Georgia Power Launches New Nuclear Reactor

 In Industry Highlights

nuclear reactor

Image courtesy of the Nuclear Regulatory Commission under Attribution-NonCommercial-NoDerivs 2.0 Generic License, resized to 700 x 391 pixels.

Georgia Power has brought online the first new full-scale nuclear reactor to be built in the U.S. in over 30 years – Unit 3 at Plant Vogtle.  Unfortunately, the cost and timeline that the utility had to endure to get it done could serve as a deterrent to other utilities that may be considering nuclear power as a clean energy source.

Snapshot of Georgia Power’s New Nuclear Reactor

The first 2 units of Plant Vogtle have been in operation for decades.  Unit 3 was just completed, and Unit 4 is nearing completion (expected March 2024).  Unit 3, which went live in July 2023, can pump out 1,100 MW of electricity, enough to power 500,000 homes and businesses in Georgia, Florida, and Alabama.

The utility ran into many obstacles during the development cycle.  In the end, Unit 3, which started construction in 2009, came in at a whopping $17 billion over budget and took 7 years longer to build than expected.  From what I can gather, the total cost of Units 3 and 4 will come in at $35 billion, much higher than the original estimate of $14 billion.

That may force other utilities considering full-scale nuclear power to think twice.  From a life-cycle perspective, the high construction cost will likely eliminate the benefit of low-cost nuclear power for Georgia Power’s customers going forward.  Because of this, other utilities may simply follow the existing trend of developing smaller reactors to avoid the cost and schedule overruns that Vogtle experienced.

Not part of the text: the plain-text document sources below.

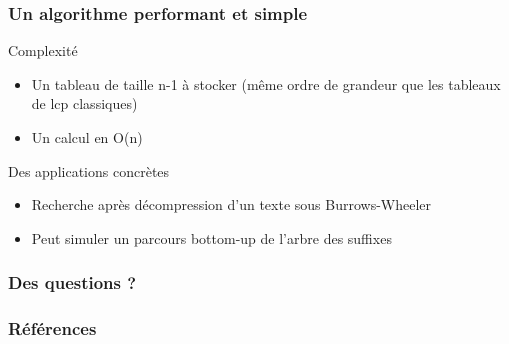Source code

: \documentclass[10pt]{beamer}
\begin{document}
\begin{frame}
  \frametitle{Un algorithme performant et simple}

  \begin{block}{Complexité}
    \begin{itemize}
    \item Un tableau de taille n-1 à stocker (même ordre de grandeur que les
      tableaux de lcp classiques)
    \item Un calcul en O(n)
    \end{itemize}
  \end{block}

  \begin{block}{Des applications concrètes}
    \begin{itemize}
    \item Recherche après décompression d'un texte sous Burrows-Wheeler
    \item Peut simuler un parcours bottom-up de l'arbre des suffixes
    \end{itemize}
  \end{block}

\end{frame}

\begin{frame}
  \frametitle{Des questions ?}



\end{frame}

\begin{frame}
  \frametitle{Références}
  
  
\end{frame}
\end{document}
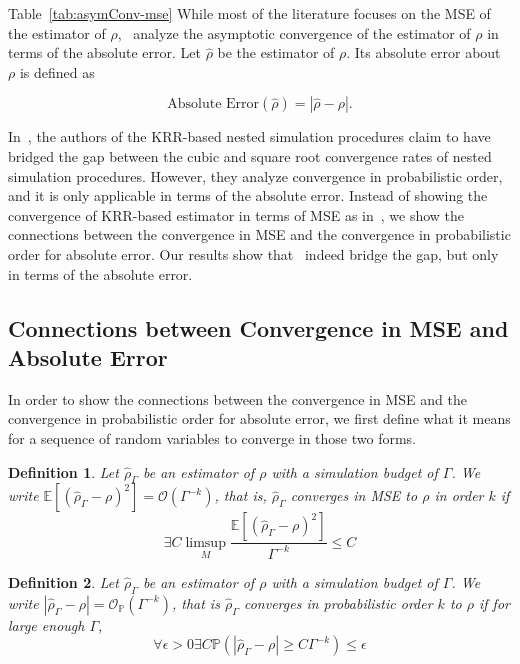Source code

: \documentclass{article}
\newtheorem{definition}{Definition}
\begin{document}
Table~\ref{tab:asymConv-mse}
While most of the literature focuses on the MSE of the estimator of $\rho$,~\cite{wang2022smooth} analyze the asymptotic convergence of the estimator of $\rho$ in terms of the absolute error.
Let $\hat{\rho}$ be the estimator of $\rho$. Its absolute error about $\rho$ is defined as

$$
\mbox{Absolute Error}\left(\hat{\rho}\right) = \left| \hat{\rho} - \rho \right|.
$$

In~\cite{wang2022smooth}, the authors of the KRR-based nested simulation procedures claim to have bridged the gap between the cubic and square root convergence rates of nested simulation procedures. However, they analyze convergence in probabilistic order, and it is only applicable in terms of the absolute error. 
Instead of showing the convergence of KRR-based estimator in terms of MSE as in~\cite{gordy2010nested}, we show the connections between the convergence in MSE and the convergence in probabilistic order for absolute error.
Our results show that~\cite{wang2022smooth} indeed bridge the gap, but only in terms of the absolute error.

\subsection{Connections between Convergence in MSE and Absolute Error} \label{sec:connection-mse-absolute-error}

In order to show the connections between the convergence in MSE and the convergence in probabilistic order for absolute error, we first define what it means for a sequence of random variables to converge in those two forms.

\begin{definition}
    Let $\hat{\rho}_{\Gamma}$ be an estimator of $\rho$ with a simulation budget of $\Gamma$. 
    We write $\mathbb{E} \left[ \left(\hat{\rho}_{\Gamma} - \rho\right)^2 \right] = \mathcal{O} \left( \Gamma^{-k} \right)$, that is, $\hat{\rho}_{\Gamma}$ converges in MSE to $\rho$ in order $k$ if 
    $$
        \exists C \limsup_{M} \frac{\mathbb{E} \left[\left(\hat{\rho}_{\Gamma} - \rho\right)^2 \right]}{\Gamma^{-k}} \leq C
    $$
\end{definition}

\begin{definition}
    Let $\hat{\rho}_{\Gamma}$ be an estimator of $\rho$ with a simulation budget of $\Gamma$. 
    We write $|\hat{\rho}_{\Gamma} - \rho| = \mathcal{O}_{\mathbb{P}}(\Gamma^{-k})$, that is $\hat{\rho}_{\Gamma}$ converges in probabilistic order $k$ to $\rho$ if for large enough $\Gamma$,
    $$
        \forall \epsilon > 0 \exists C \mathbb{P} \left( \left| \hat{\rho}_{\Gamma} - \rho \right| \geq C \Gamma^{-k} \right) \leq \epsilon 
    $$
\end{definition}
\end{document}
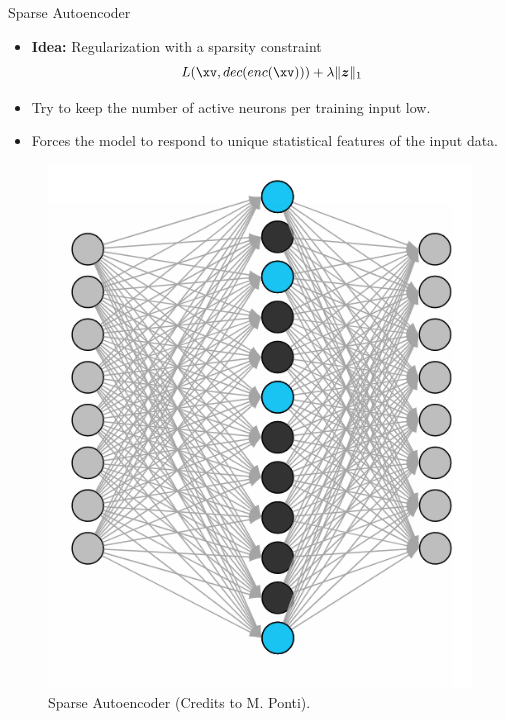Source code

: \begin{vbframe}{Sparse Autoencoder}

\begin{itemize}
  \item \textbf{Idea:} Regularization with a sparsity constraint
  $$
    L(\xv, dec(enc(\xv))) + \lambda \|\bm{z}\|_1 
  $$
\item Try to keep the number of active neurons per training input low. 
\item Forces the model to respond to unique statistical features of the input data. 
\end{itemize}

\vspace*{-0.3cm}

\begin{figure}[h]
    \centering
    \includegraphics[width=0.25\linewidth]{plots/AE_sparse.png}
    \caption{Sparse Autoencoder (Credits to M. Ponti).} 
\end{figure}

\end{vbframe}


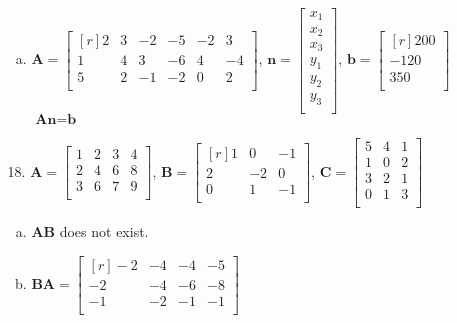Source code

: \documentclass[letterpaper,fleqn]{article}
\begin{document}
\begin{enumerate}
\begin{enumerate}
\begin{enumerate}[(a)]
				\item
				$\textbf{A}=\begin{bmatrix*}[r]
					2 & 3 & -2 & -5 & -2 & 3 \\
					1 & 4 & 3 & -6 & 4 & -4 \\
					5 & 2 & -1 & -2 & 0 & 2 \\
				\end{bmatrix*}$, $\textbf{n}=\begin{bmatrix*}
					x_1 \\
					x_2 \\
					x_3 \\
					y_1 \\
					y_2 \\
					y_3 \\
				\end{bmatrix*}$, $\textbf{b}=\begin{bmatrix*}[r]
					200 \\
					-120 \\
					350 \\
				\end{bmatrix*}$ \\
				$\textbf{An}=\textbf{b}$ \\
			\end{enumerate}
			
			\item [18.]
			$\textbf{A}=\begin{bmatrix*}
				1 & 2 & 3 & 4 \\
				2 & 4 & 6 & 8 \\
				3 & 6 & 7 & 9 \\
			\end{bmatrix*}$, $\textbf{B}=\begin{bmatrix*}[r]
				1 & 0 & -1 \\
				2 & -2 & 0 \\
				0 & 1 & -1 \\
			\end{bmatrix*}$, $\textbf{C}=\begin{bmatrix*}
				5 & 4 & 1 \\
				1 & 0 & 2 \\
				3 & 2 & 1 \\
				0 & 1 & 3 \\
			\end{bmatrix*}$
			\begin{enumerate}[(a)]
				\item \textbf{AB} does not exist.
				
				\item $\textbf{BA}=\begin{bmatrix*}[r]
					-2 & -4 & -4 & -5 \\
					-2 & -4 & -6 & -8 \\
					-1 & -2 & -1 & -1 \\
				\end{bmatrix*}$
				

\end{enumerate}
\end{enumerate}
\end{enumerate}
\end{document}
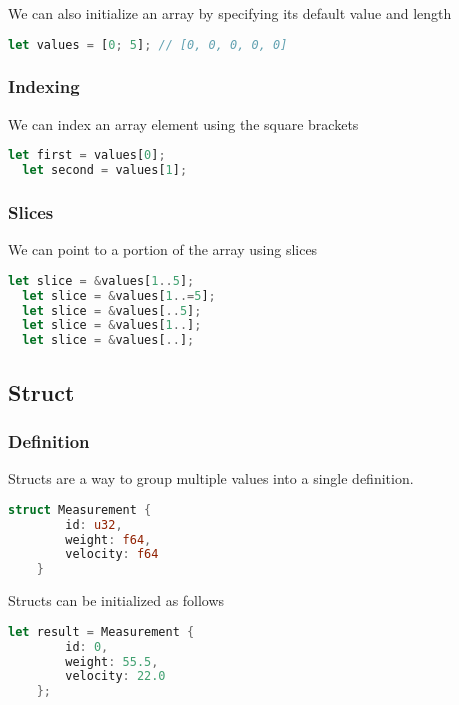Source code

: \documentclass{article}
\begin{document}
We can also initialize an array by specifying its default value and length

\begin{lstlisting}[language=Rust, style=boxed, numbers=none]
  let values = [0; 5]; // [0, 0, 0, 0, 0]
\end{lstlisting}

\subsubsection{Indexing}

We can index an array element using the square brackets

\begin{lstlisting}[language=Rust, style=boxed, numbers=none]
  let first = values[0];
  let second = values[1];
\end{lstlisting}

\subsubsection{Slices}

We can point to a portion of the array using slices

\begin{lstlisting}[language=Rust, style=boxed, numbers=none]
  let slice = &values[1..5];
  let slice = &values[1..=5];
  let slice = &values[..5];
  let slice = &values[1..];
  let slice = &values[..];
\end{lstlisting}

\subsection{Struct}

\subsubsection{Definition}

Structs are a way to group multiple values
into a single definition.

\begin{lstlisting}[language=Rust, style=boxed, numbers=none]
    struct Measurement {
        id: u32,
        weight: f64,
        velocity: f64
    }
\end{lstlisting}

Structs can be initialized as follows

\begin{lstlisting}[language=Rust, style=boxed, numbers=none]
    let result = Measurement {
        id: 0,
        weight: 55.5,
        velocity: 22.0
    };
\end{lstlisting}
\end{document}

I’m not sure if this is good or bad news from an industry perspective.  A better view is that it provides clarity on the path for nuclear energy in the future.  I think, given the push to clean energy, that nukes can only help reliability, but at what cost?  For this reason, my guess is that new nuclear reactors will be developed, but they will be of the smaller-scale variety, at least in the U.S.  Time will tell.